New Song: ‘Lyin’ Eyes’ by The Eagles

Lyin’ Eyes” is a song written by Don Henley and Glenn Frey and recorded in 1975 by the American rock band the Eagles, with Frey singing lead vocals. It was the second single from their album One of These Nights, reaching No. 2 on the Billboard Hot 100 chart and No. 8 on the Billboard Country chart. It remained their only top 40 country hit until “How Long” in 2007–2008.

The Eagles received a Grammy Award for Best Pop Performance by a Group for “Lyin’ Eyes”, and were nominated for Record of the Year.

The title and idea for the song came when Glenn Frey and Don Henley were in their favorite Los Angeles restaurant/bar Dan Tana‘s which was frequented by many beautiful women, and they started talking about beautiful women who were cheating on their husbands. They saw a beautiful young woman with a fat and much older wealthy man, and Frey said: “She can’t even hide those lyin’ eyes.”[3][4] According to Henley, Frey was the main writer of the song, although he had some input with the verses and the music. The song was written when Frey and Henley were sharing a house in Trousdale, Beverly Hills. Frey said of the writing of the song: “…the story had always been there. I don’t want to say it wrote itself, but once we started working on it, there were no sticking points. Lyrics just kept coming out, and that’s not always the way songs get written.”[5] During the Eagles 2013 concert tour, Frey stated it was written in just two evenings.

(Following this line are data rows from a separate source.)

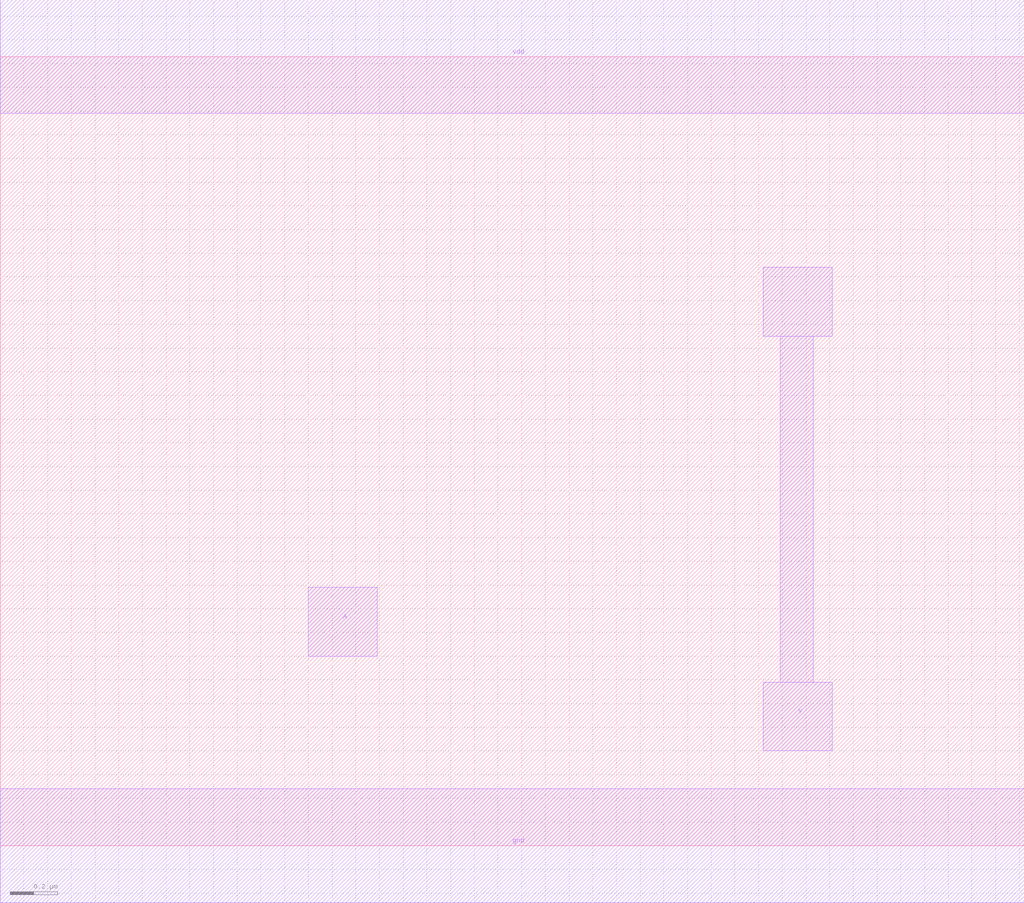
<source format=lef>
VERSION 5.7 ;
  NOWIREEXTENSIONATPIN ON ;
  DIVIDERCHAR "/" ;
  BUSBITCHARS "[]" ;
MACRO BUFX2
  CLASS CORE ;
  FOREIGN BUFX2 ;
  ORIGIN 0.000 0.000 ;
  SIZE 4.320 BY 3.330 ;
  SYMMETRY X Y R90 ;
  SITE unithd ;
  PIN vdd
    DIRECTION INOUT ;
    USE POWER ;
    SHAPE ABUTMENT ;
    PORT
      LAYER met1 ;
        RECT 0.000 3.090 4.320 3.570 ;
    END
  END vdd
  PIN gnd
    DIRECTION INOUT ;
    USE GROUND ;
    SHAPE ABUTMENT ;
    PORT
      LAYER met1 ;
        RECT 0.000 -0.240 4.320 0.240 ;
    END
  END gnd
  PIN Y
    DIRECTION INOUT ;
    USE SIGNAL ;
    SHAPE ABUTMENT ;
    PORT
      LAYER met1 ;
        RECT 3.220 2.150 3.510 2.440 ;
        RECT 3.290 0.690 3.430 2.150 ;
        RECT 3.220 0.400 3.510 0.690 ;
    END
  END Y
  PIN A
    DIRECTION INOUT ;
    USE SIGNAL ;
    SHAPE ABUTMENT ;
    PORT
      LAYER met1 ;
        RECT 1.300 0.800 1.590 1.090 ;
    END
  END A
END BUFX2
END LIBRARY


</source>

“Lyin’ Eyes” is the only song in the One of These Nights album that Frey sang solo lead on (he shared lead vocals with Henley on “After the Thrill Is Gone”).[6] The song was released as the second single from One of These Nights, and reached No. 2 on the Billboard Hot 100 chart, behind Island Girl by Elton John.[7] “Lyin’ Eyes’ also crossed over to the Country chart where it reached No. 8, their first on that chart and a feat few rock bands could have achieved at that time.[8]

The single version of the song is shortened considerably from the album version, removing the entire second verse, the second chorus and four lines in the middle of the third verse.